DATA LISTING.
——

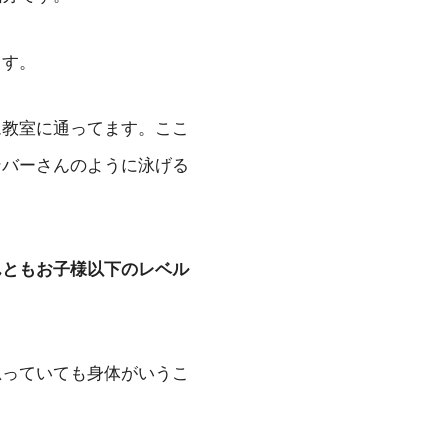
ます。
ム教室に通ってます。ここ
ンバーさんのように泳げる
んともお子様以下のレベル
思っていても身体がいうこ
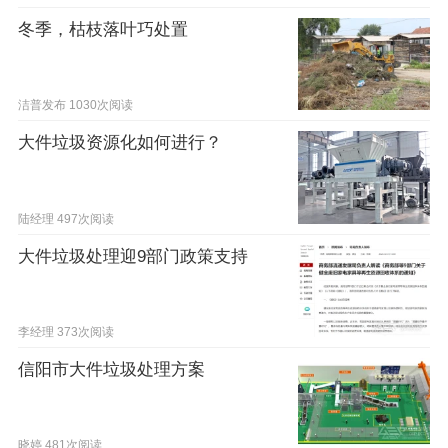
冬季，枯枝落叶巧处置
洁普发布
1030次阅读
大件垃圾资源化如何进行？
陆经理
497次阅读
大件垃圾处理迎9部门政策支持
李经理
373次阅读
信阳市大件垃圾处理方案
晓婷
481次阅读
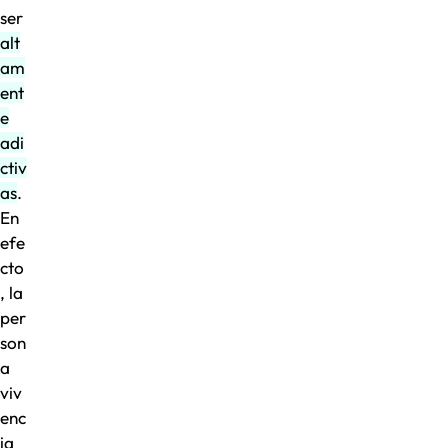
ser
alt
am
ent
e
adi
ctiv
as
.
En
efe
cto
, la
per
son
a
viv
enc
ia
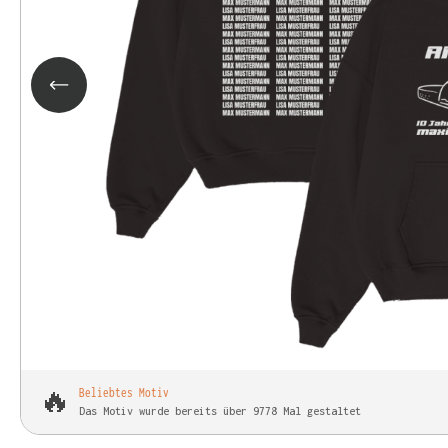
🔥
Beliebtes Motiv
Das Motiv wurde bereits über 9778 Mal gestaltet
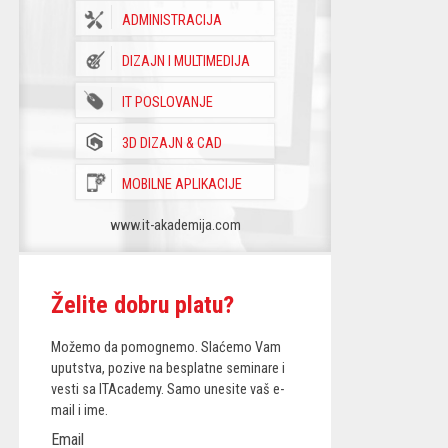
ADMINISTRACIJA
DIZAJN I MULTIMEDIJA
IT POSLOVANJE
3D DIZAJN & CAD
MOBILNE APLIKACIJE
www.it-akademija.com
Želite dobru platu?
Možemo da pomognemo. Slaćemo Vam
uputstva, pozive na besplatne seminare i
vesti sa ITAcademy. Samo unesite vaš e-
mail i ime.
Email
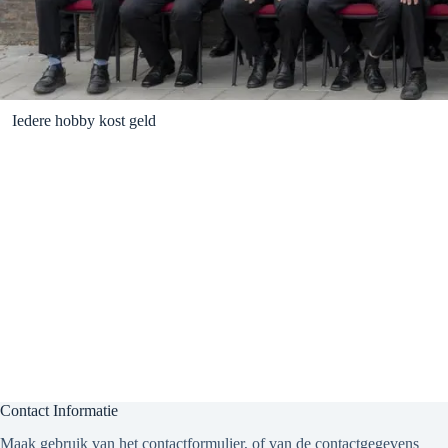
Iedere hobby kost geld
Contact Informatie
Maak gebruik van het contactformulier, of van de contactgegevens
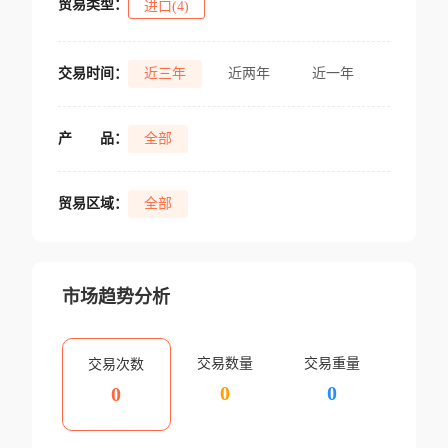
贸易类型：
进口(4)
交易时间：
近三年
近两年
近一年
产
品：
全部
贸易区域：
全部
市场趋势分析
交易数量
交易重量
交易次数
0
0
0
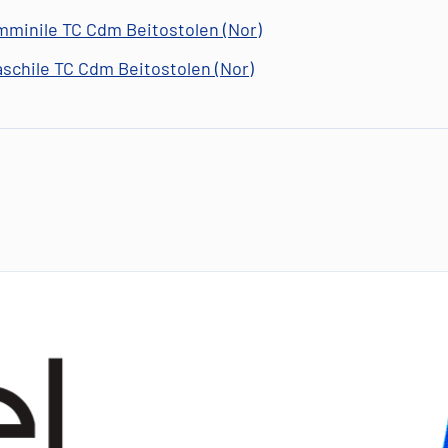
emminile TC Cdm Beitostolen (Nor)
aschile TC Cdm Beitostolen (Nor)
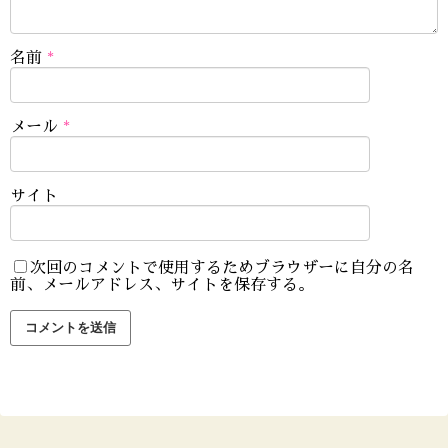
名前
*
メール
*
サイト
次回のコメントで使用するためブラウザーに自分の名
前、メールアドレス、サイトを保存する。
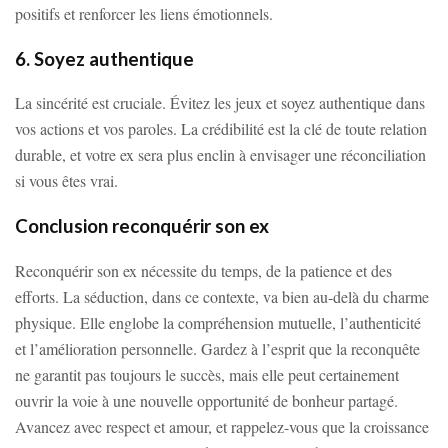
positifs et renforcer les liens émotionnels.
6. Soyez authentique
La sincérité est cruciale. Évitez les jeux et soyez authentique dans
vos actions et vos paroles. La crédibilité est la clé de toute relation
durable, et votre ex sera plus enclin à envisager une réconciliation
si vous êtes vrai.
Conclusion reconquérir son ex
Reconquérir son ex nécessite du temps, de la patience et des
efforts. La séduction, dans ce contexte, va bien au-delà du charme
physique. Elle englobe la compréhension mutuelle, l’authenticité
et l’amélioration personnelle. Gardez à l’esprit que la reconquête
ne garantit pas toujours le succès, mais elle peut certainement
ouvrir la voie à une nouvelle opportunité de bonheur partagé.
Avancez avec respect et amour, et rappelez-vous que la croissance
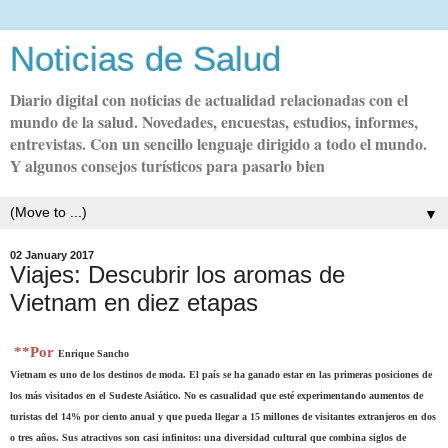
Noticias de Salud
Diario digital con noticias de actualidad relacionadas con el
mundo de la salud. Novedades, encuestas, estudios, informes,
entrevistas. Con un sencillo lenguaje dirigido a todo el mundo.
Y algunos consejos turísticos para pasarlo bien
▼
02 January 2017
Viajes: Descubrir los aromas de
Vietnam en diez etapas
**Por
Enrique Sancho
Vietnam es uno de los destinos de moda. El país se ha ganado estar en las primeras posiciones de
los más visitados en el Sudeste Asiático. No es casualidad que esté experimentando aumentos de
turistas del 14% por ciento anual y que pueda llegar a 15 millones de visitantes extranjeros en dos
o tres años. Sus atractivos son casi infinitos: una diversidad cultural que combina siglos de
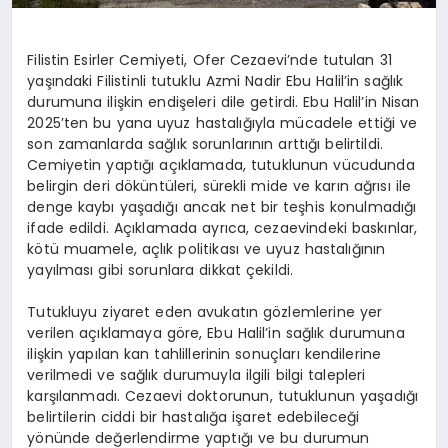
Filistin Esirler Cemiyeti, Ofer Cezaevi’nde tutulan 31
yaşındaki Filistinli tutuklu Azmi Nadir Ebu Halil’in sağlık
durumuna ilişkin endişeleri dile getirdi. Ebu Halil’in Nisan
2025’ten bu yana uyuz hastalığıyla mücadele ettiği ve
son zamanlarda sağlık sorunlarının arttığı belirtildi.
Cemiyetin yaptığı açıklamada, tutuklunun vücudunda
belirgin deri döküntüleri, sürekli mide ve karın ağrısı ile
denge kaybı yaşadığı ancak net bir teşhis konulmadığı
ifade edildi. Açıklamada ayrıca, cezaevindeki baskınlar,
kötü muamele, açlık politikası ve uyuz hastalığının
yayılması gibi sorunlara dikkat çekildi.
Tutukluyu ziyaret eden avukatın gözlemlerine yer
verilen açıklamaya göre, Ebu Halil’in sağlık durumuna
ilişkin yapılan kan tahlillerinin sonuçları kendilerine
verilmedi ve sağlık durumuyla ilgili bilgi talepleri
karşılanmadı. Cezaevi doktorunun, tutuklunun yaşadığı
belirtilerin ciddi bir hastalığa işaret edebileceği
yönünde değerlendirme yaptığı ve bu durumun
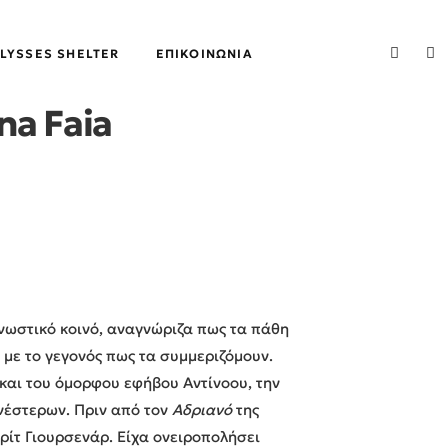
LYSSES SHELTER
ΕΠΙΚΟΙΝΩΝΊΑ
na Faia
γνωστικό κοινό, αναγνώριζα πως τα πάθη
ι με το γεγονός πως τα συμμεριζόμουν.
και του όμορφου εφήβου Αντίνοου, την
νέστερων. Πριν από τον
Αδριανό
της
ίτ Γιουρσενάρ. Είχα ονειροπολήσει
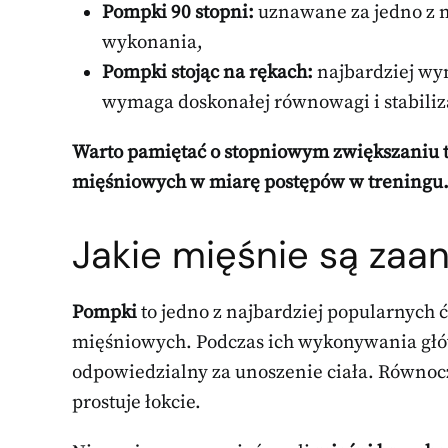
Pompki 90 stopni:
uznawane za jedno z na
wykonania,
Pompki stojąc na rękach:
najbardziej wym
wymaga doskonałej równowagi i stabiliza
Warto pamiętać o stopniowym zwiększaniu t
mięśniowych w miarę postępów w treningu
Jakie mięśnie są za
Pompki
to jedno z najbardziej popularnych 
mięśniowych. Podczas ich wykonywania gł
odpowiedzialny za unoszenie ciała. Równo
prostuje łokcie.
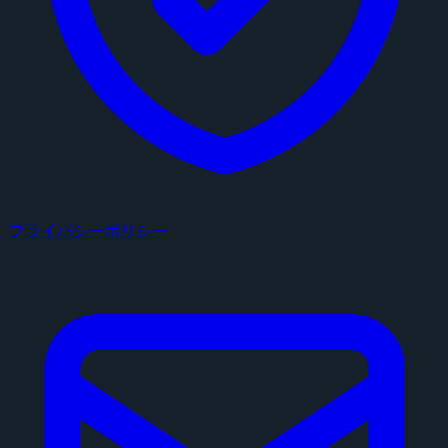
プライバシーポリシー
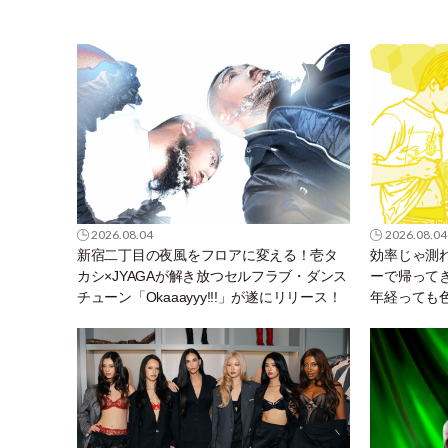
2026.08.04
2026.08.04
新宿二丁目の夜風をフロアに変える！壱タ
効率じゃ測
カシ×JYAGAが解き放つセルフラブ・ダンス
ーで帰って
チューン「Okaaayyy!!!」が遂にリリース！
年経っても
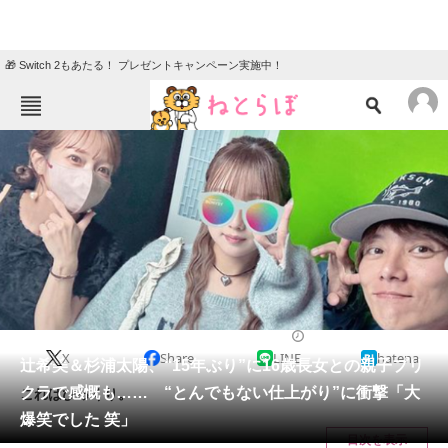
🎁 Switch 2もあたる！ プレゼントキャンペーン実施中！
ねとらぼメニュー
TOP
ニュース
エンタメ
クイズ
グルメ
地域
住まい
教育・育児
動物
リサーチ
ライフスタイル
2024/10/17 12:59（公開）
X
Share
LINE
hatena
会員記事
辻希美＆杉浦太陽、“15年ぶり”に16歳長女との親子プリ
クラで感慨も…… “とんでもない仕上がり”に衝撃「大
これはびっくり。
メディア
爆笑でした 笑」
目次を表示
注目記事を集めた総合ページ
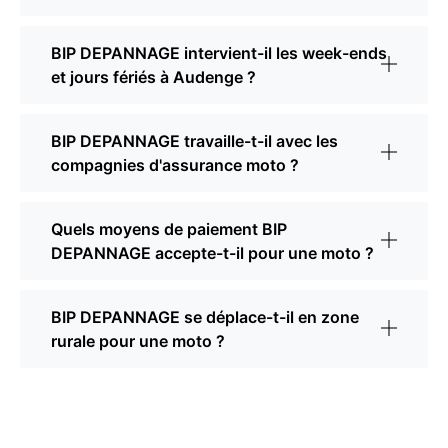
BIP DEPANNAGE intervient-il les week-ends
et jours fériés à Audenge ?
BIP DEPANNAGE travaille-t-il avec les
compagnies d'assurance moto ?
Quels moyens de paiement BIP
DEPANNAGE accepte-t-il pour une moto ?
BIP DEPANNAGE se déplace-t-il en zone
rurale pour une moto ?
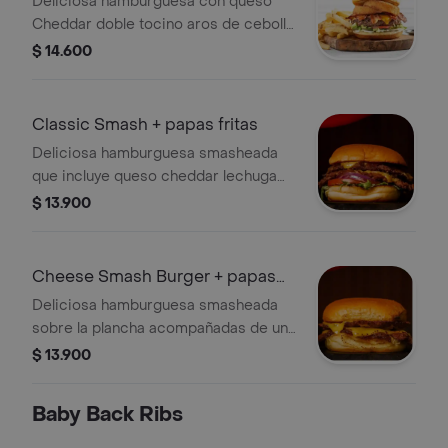
Deliciosa hamburguesa con queso
Cheddar doble tocino aros de cebolla
crujientes pepinillos lechuga tomate y
$ 14.600
mayonesa. Acompañado de las
mejores papas fritas.
Classic Smash + papas fritas
Deliciosa hamburguesa smasheada
que incluye queso cheddar lechuga
fresca tomate cebolla mprada
$ 13.900
pepinillos y nuestra salsa secreta.
Todo en pan de papa.
Cheese Smash Burger + papas
fritas
Deliciosa hamburguesa smasheada
sobre la plancha acompañadas de un
infaltable queso cheddar que derrite
$ 13.900
corazones entre un pan de papa que
forma un match perfecto
Baby Back Ribs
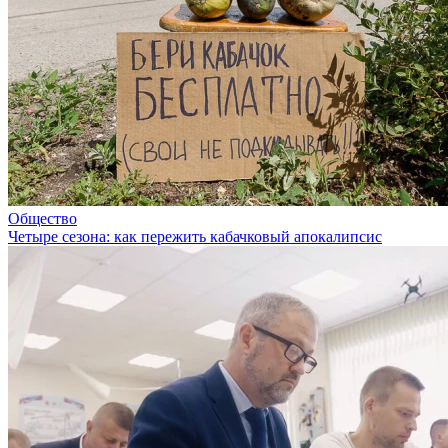
Общество
Четыре сезона: как пережить кабачковый апокалипсис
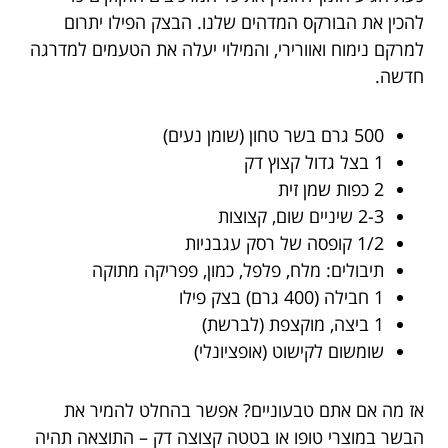
להכין את הבורקס המדהים שלנו. הבצק הפילו יתרום
למרקם נימוח ואוורירי, והמילוי יעלה את הטעמים למדרגה
חדשה.
500 גרם בשר טחון (שומן נעים)
1 בצל גדול קצוץ דק
2 כפות שמן זית
2-3 שיניים שום, קצוצות
1/2 קופסה של רסק עגבניות
תיבולים: מלח, פלפל, כמון, פפריקה מתוקה
1 חבילה (400 גרם) בצק פילו
1 ביצה, מוקצפת (לברשת)
שומשום לקישוט (אופציונלי)
אז מה אם אתם טבעוניים? אפשר בהחלט להמיר את
הבשר במוצרי טופו או בטטה קצוצה דק – התוצאה תהיה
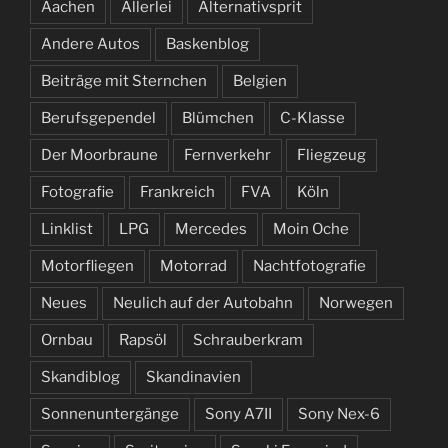
Aachen
Allerlei
Alternativsprit
Andere Autos
Baskenblog
Beiträge mit Sternchen
Belgien
Berufsgependel
Blümchen
C-Klasse
Der Moorbraune
Fernverkehr
Fliegzeug
Fotografie
Frankreich
FVA
Köln
Linklist
LPG
Mercedes
Moin Oche
Motorfliegen
Motorrad
Nachtfotografie
Neues
Neulich auf der Autobahn
Norwegen
Ornbau
Rapsöl
Schrauberkram
Skandiblog
Skandinavien
Sonnenuntergänge
Sony A7II
Sony Nex-6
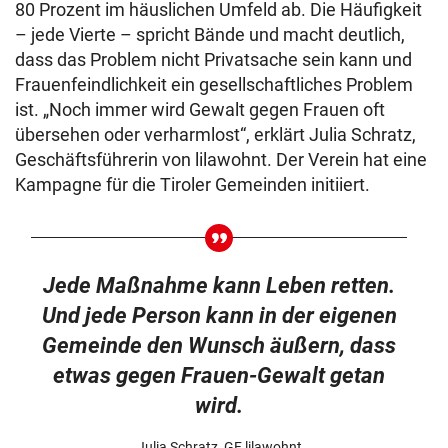
80 Prozent im häuslichen Umfeld ab. Die Häufigkeit
– jede Vierte – spricht Bände und macht deutlich,
dass das Problem nicht Privatsache sein kann und
Frauenfeindlichkeit ein gesellschaftliches Problem
ist. „Noch immer wird Gewalt gegen Frauen oft
übersehen oder verharmlost“, erklärt Julia Schratz,
Geschäftsführerin von lilawohnt. Der Verein hat eine
Kampagne für die Tiroler Gemeinden initiiert.
Jede Maßnahme kann Leben retten.
Und jede Person kann in der eigenen
Gemeinde den Wunsch äußern, dass
etwas gegen Frauen-Gewalt getan
wird.
Julia Schratz, GF lilawohnt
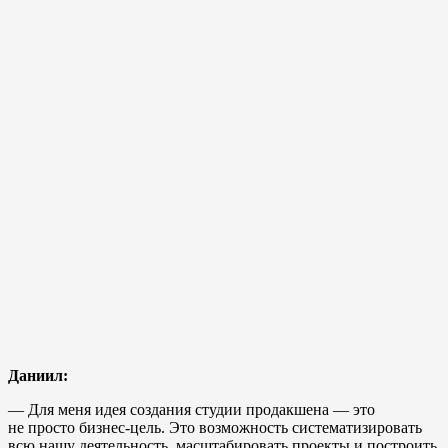
Даниил:
— Для меня идея создания студии продакшена — это
не просто бизнес-цель. Это возможность систематизировать
всю нашу деятельность, масштабировать проекты и построить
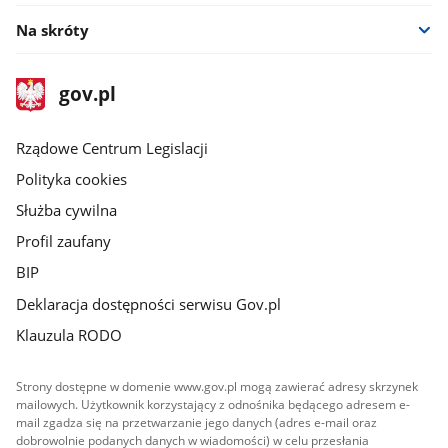
Na skróty
stopka
Strona
gov.pl
gov.pl
główna
Rządowe Centrum Legislacji
Polityka cookies
Służba cywilna
Profil zaufany
BIP
Deklaracja dostępności serwisu Gov.pl
Klauzula RODO
Strony dostępne w domenie www.gov.pl mogą zawierać adresy skrzynek
mailowych. Użytkownik korzystający z odnośnika będącego adresem e-
mail zgadza się na przetwarzanie jego danych (adres e-mail oraz
dobrowolnie podanych danych w wiadomości) w celu przesłania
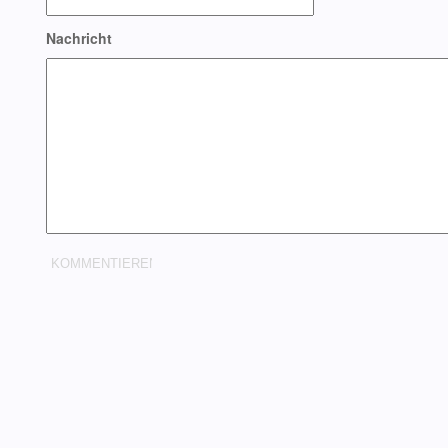
Nachricht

——

PROBLEM TO SOLVE.
Above are records; repeat only the lines from the line with "注目記事を集めた総合ページ" through the line with "Geschäftsführerin von lilawohnt.", and leave pictures out.

SOLUTION TO THE EXERCISE.
注目記事を集めた総合ページ
BIP DEPANNAGE intervient-il les week-ends
et jours fériés à Audenge ?
BIP DEPANNAGE travaille-t-il avec les
compagnies d'assurance moto ?
Quels moyens de paiement BIP
DEPANNAGE accepte-t-il pour une moto ?
BIP DEPANNAGE se déplace-t-il en zone
rurale pour une moto ?
Deliciosa hamburguesa con queso
Cheddar doble tocino aros de cebolla
crujientes pepinillos lechuga tomate y
$ 14.600
mayonesa. Acompañado de las
mejores papas fritas.
Classic Smash + papas fritas
Deliciosa hamburguesa smasheada
que incluye queso cheddar lechuga
fresca tomate cebolla mprada
$ 13.900
pepinillos y nuestra salsa secreta.
Todo en pan de papa.
Cheese Smash Burger + papas
fritas
Deliciosa hamburguesa smasheada
sobre la plancha acompañadas de un
infaltable queso cheddar que derrite
$ 13.900
corazones entre un pan de papa que
forma un match perfecto
Baby Back Ribs
Общество
Четыре сезона: как пережить кабачковый апокалипсис
להכין את הבורקס המדהים שלנו. הבצק הפילו יתרום
למרקם נימוח ואוורירי, והמילוי יעלה את הטעמים למדרגה
חדשה.
500 גרם בשר טחון (שומן נעים)
1 בצל גדול קצוץ דק
2 כפות שמן זית
2-3 שיניים שום, קצוצות
1/2 קופסה של רסק עגבניות
תיבולים: מלח, פלפל, כמון, פפריקה מתוקה
1 חבילה (400 גרם) בצק פילו
1 ביצה, מוקצפת (לברשת)
שומשום לקישוט (אופציונלי)
אז מה אם אתם טבעוניים? אפשר בהחלט להמיר את
הבשר במוצרי טופו או בטטה קצוצה דק – התוצאה תהיה
Aachen
Allerlei
Alternativsprit
Andere Autos
Baskenblog
Beiträge mit Sternchen
Belgien
Berufsgependel
Blümchen
C-Klasse
Der Moorbraune
Fernverkehr
Fliegzeug
Fotografie
Frankreich
FVA
Köln
Linklist
LPG
Mercedes
Moin Oche
Motorfliegen
Motorrad
Nachtfotografie
Neues
Neulich auf der Autobahn
Norwegen
Ornbau
Rapsöl
Schrauberkram
Skandiblog
Skandinavien
Sonnenuntergänge
Sony A7II
Sony Nex-6
80 Prozent im häuslichen Umfeld ab. Die Häufigkeit
– jede Vierte – spricht Bände und macht deutlich,
dass das Problem nicht Privatsache sein kann und
Frauenfeindlichkeit ein gesellschaftliches Problem
ist. „Noch immer wird Gewalt gegen Frauen oft
übersehen oder verharmlost“, erklärt Julia Schratz,
Geschäftsführerin von lilawohnt. Der Verein hat eine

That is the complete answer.